PASSAGE SHOWN Start Marker

This is my first massage. What can I expect?
At GardenWalk we value that every person is unique. Your therapist will spend a few minutes with you before the massage, looking over your paperwork, asking you some questions. This is a good time to ask questions, and also to let your therapist know if you have any areas you’d like to focus on (areas of particular tension, recurring pain, etc.), or if there are any areas you’d like them to avoid (some people have ticklish feet, or don’t want the therapist to massage their scalp or face, etc.).
Your therapist will orient you to the room and then step out so you can undress in private. You may undress to your level of comfort. Once on the table, you will be covered with a sheet (and sometimes also a blanket) throughout the session, and your therapist will undrape areas of your body (arm, leg, back) as they work. Laws about coverage of the body vary from state to state. In Missouri, the genitals, gluteal cleft, and women’s breasts must be covered at all times. These areas will never be undraped or touched. That being said, some people prefer to be nude underneath the drape, free of binding elastic waistbands and bra straps, etc. Others prefer to leave their underwear on under the drape. We want you to feel comfortable and modestly covered. You may also choose to wear shorts and a sports bra for your session if you are not comfortable undressing (please tell your therapist beforehand if you are choosing this option).
Your therapist will knock before returning to the room, and then your session will begin. Your therapist may check in with you about the pressure or technique they are using. Please give your therapist verbal feedback, and speak up if you need anything to be changed. We know that everyone is different, and we don’t take it personally if you need more or less pressure, a different kind of work, or a change to the temperature of the room, etc. This time is all about you, so let us know what we can do to make your session the best it can be.
I want to surprise my (girlfriend, wife, mom, daughter, husband, etc.) with a massage for a special occasion. What’s the best way to do this?
Though it can be very thoughtful to surprise a loved one with a massage, some people are stressed by the idea of getting a massage without having known about it beforehand. For this reason, we highly recommend talking with them about it at least a day in advance of their appointment. Another great option is to give them a gift certificate for massage, and let them schedule their session for a time in the future when it best fits their schedule.

PASSAGE SHOWN End Marker
RECORD SET Start Marker

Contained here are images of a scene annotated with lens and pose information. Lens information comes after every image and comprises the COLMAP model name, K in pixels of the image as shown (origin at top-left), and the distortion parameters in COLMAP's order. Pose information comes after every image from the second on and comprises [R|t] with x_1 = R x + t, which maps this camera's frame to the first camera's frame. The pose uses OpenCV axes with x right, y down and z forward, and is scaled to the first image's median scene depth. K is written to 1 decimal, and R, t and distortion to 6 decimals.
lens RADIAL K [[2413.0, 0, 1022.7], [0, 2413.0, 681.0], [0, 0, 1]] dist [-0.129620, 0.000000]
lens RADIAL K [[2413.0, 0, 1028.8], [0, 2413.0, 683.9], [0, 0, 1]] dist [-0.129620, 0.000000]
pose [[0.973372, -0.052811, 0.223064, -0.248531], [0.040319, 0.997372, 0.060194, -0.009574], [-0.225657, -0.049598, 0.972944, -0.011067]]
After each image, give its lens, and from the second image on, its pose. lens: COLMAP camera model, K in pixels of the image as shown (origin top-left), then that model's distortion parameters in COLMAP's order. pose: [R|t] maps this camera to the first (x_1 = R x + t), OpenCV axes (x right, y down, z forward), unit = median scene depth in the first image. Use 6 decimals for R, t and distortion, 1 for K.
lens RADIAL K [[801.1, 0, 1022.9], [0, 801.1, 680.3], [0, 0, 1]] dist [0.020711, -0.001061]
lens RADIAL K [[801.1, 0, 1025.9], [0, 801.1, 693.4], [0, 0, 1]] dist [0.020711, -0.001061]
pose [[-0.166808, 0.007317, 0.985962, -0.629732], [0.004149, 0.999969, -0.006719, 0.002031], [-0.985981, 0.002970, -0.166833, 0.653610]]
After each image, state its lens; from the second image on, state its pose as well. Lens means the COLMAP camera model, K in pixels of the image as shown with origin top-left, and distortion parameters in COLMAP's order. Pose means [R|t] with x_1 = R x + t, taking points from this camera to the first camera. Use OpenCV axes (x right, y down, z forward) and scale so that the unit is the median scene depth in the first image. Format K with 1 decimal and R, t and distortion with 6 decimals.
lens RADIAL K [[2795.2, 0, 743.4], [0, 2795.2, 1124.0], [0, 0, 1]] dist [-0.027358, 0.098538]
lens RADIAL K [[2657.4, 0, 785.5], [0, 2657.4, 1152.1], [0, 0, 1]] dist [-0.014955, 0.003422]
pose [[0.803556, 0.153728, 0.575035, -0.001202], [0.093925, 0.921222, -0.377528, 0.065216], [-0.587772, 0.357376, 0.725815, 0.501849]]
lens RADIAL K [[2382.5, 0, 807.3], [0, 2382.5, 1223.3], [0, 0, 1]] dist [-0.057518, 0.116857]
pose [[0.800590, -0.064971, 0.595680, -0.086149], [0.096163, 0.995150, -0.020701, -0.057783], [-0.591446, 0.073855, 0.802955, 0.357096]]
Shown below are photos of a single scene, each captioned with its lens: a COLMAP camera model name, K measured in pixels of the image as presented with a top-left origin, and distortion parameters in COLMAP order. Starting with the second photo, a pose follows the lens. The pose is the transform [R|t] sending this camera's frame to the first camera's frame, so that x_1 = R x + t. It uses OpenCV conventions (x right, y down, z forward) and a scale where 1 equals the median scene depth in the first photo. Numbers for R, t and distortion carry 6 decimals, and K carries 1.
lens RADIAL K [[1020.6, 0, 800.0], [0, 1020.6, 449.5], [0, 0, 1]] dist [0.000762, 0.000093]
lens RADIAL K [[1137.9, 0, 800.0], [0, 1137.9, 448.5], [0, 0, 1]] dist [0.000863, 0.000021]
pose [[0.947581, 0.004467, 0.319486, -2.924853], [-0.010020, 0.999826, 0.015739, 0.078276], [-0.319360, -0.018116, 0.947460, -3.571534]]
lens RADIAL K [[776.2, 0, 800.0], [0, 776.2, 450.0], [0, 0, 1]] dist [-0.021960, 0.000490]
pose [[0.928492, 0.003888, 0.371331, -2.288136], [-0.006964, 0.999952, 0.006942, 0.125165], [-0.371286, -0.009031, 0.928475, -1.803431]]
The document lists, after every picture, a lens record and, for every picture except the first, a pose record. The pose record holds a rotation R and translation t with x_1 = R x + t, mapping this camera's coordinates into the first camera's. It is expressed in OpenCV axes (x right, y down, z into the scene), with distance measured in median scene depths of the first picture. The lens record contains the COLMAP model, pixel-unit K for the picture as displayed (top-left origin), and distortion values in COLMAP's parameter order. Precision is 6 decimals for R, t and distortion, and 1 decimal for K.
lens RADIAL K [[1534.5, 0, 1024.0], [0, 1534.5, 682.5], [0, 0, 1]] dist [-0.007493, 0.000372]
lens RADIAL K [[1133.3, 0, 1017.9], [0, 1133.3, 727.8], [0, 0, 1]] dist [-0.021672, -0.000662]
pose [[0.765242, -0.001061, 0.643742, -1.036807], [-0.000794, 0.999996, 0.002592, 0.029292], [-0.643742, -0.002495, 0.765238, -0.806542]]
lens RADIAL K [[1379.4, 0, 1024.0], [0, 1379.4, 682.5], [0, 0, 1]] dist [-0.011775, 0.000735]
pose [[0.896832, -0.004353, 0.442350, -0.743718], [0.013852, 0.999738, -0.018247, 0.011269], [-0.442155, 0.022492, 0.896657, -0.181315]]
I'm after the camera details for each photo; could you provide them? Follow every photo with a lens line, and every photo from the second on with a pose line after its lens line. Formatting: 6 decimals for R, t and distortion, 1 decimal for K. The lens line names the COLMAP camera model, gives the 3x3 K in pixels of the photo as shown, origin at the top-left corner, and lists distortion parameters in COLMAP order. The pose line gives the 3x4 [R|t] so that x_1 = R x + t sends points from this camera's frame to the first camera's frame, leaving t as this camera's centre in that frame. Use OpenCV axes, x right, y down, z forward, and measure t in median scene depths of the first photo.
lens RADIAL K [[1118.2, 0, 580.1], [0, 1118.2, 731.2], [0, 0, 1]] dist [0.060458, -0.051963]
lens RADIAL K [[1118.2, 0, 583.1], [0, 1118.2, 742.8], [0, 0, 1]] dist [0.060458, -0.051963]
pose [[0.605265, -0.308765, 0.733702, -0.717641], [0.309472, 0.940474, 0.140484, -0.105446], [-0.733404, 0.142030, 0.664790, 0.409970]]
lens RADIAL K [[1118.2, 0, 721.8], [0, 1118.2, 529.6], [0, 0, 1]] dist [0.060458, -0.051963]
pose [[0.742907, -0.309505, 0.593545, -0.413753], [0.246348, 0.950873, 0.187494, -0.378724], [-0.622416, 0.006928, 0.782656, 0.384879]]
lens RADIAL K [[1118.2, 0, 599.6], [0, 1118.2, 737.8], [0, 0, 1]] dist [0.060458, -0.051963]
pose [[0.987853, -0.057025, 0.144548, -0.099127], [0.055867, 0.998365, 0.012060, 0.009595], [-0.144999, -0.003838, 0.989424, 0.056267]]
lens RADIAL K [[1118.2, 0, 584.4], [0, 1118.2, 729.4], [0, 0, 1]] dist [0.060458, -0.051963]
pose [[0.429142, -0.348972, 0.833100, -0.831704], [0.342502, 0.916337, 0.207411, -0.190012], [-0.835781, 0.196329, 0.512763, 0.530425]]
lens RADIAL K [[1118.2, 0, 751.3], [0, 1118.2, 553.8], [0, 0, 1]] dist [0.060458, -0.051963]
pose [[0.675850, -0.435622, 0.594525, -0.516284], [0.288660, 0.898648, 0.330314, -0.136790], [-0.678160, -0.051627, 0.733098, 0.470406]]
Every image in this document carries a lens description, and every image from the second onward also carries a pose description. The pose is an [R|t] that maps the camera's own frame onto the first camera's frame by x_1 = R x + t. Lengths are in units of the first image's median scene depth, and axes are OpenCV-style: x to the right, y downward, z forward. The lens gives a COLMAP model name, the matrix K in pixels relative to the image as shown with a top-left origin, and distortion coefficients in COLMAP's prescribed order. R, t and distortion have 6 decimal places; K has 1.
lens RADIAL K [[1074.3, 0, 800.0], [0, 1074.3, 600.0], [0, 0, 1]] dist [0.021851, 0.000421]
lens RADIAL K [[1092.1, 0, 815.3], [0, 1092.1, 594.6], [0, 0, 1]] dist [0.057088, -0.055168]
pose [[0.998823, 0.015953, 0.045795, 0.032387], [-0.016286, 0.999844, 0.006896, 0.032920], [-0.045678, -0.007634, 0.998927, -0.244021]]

RECORD SET End Marker

→ **TASKS AND EXERCISES**
1/ In the massage FAQ, rewrite the paragraph beginning "Your therapist will knock before returning to the room" as a brief list that keeps its main facts.
2/ List every body area that the massage FAQ says must stay covered at all times in Missouri.
3/ Reproduce everything in the massage FAQ from "At GardenWalk we" down to "or face, etc.).".

→ **ANSWER SET**
1/
- The therapist knocks before coming back in, and then the session begins.
- The therapist may ask how the pressure or technique feels.
- Give verbal feedback and speak up if anything should change.
- Asking for more or less pressure, a different kind of work, or a different room temperature is not taken personally.
- The session is about you, so say what would make it best.

2/
- Genitals
- Gluteal cleft
- Women's breasts

3/
At GardenWalk we value that every person is unique. Your therapist will spend a few minutes with you before the massage, looking over your paperwork, asking you some questions. This is a good time to ask questions, and also to let your therapist know if you have any areas you’d like to focus on (areas of particular tension, recurring pain, etc.), or if there are any areas you’d like them to avoid (some people have ticklish feet, or don’t want the therapist to massage their scalp or face, etc.).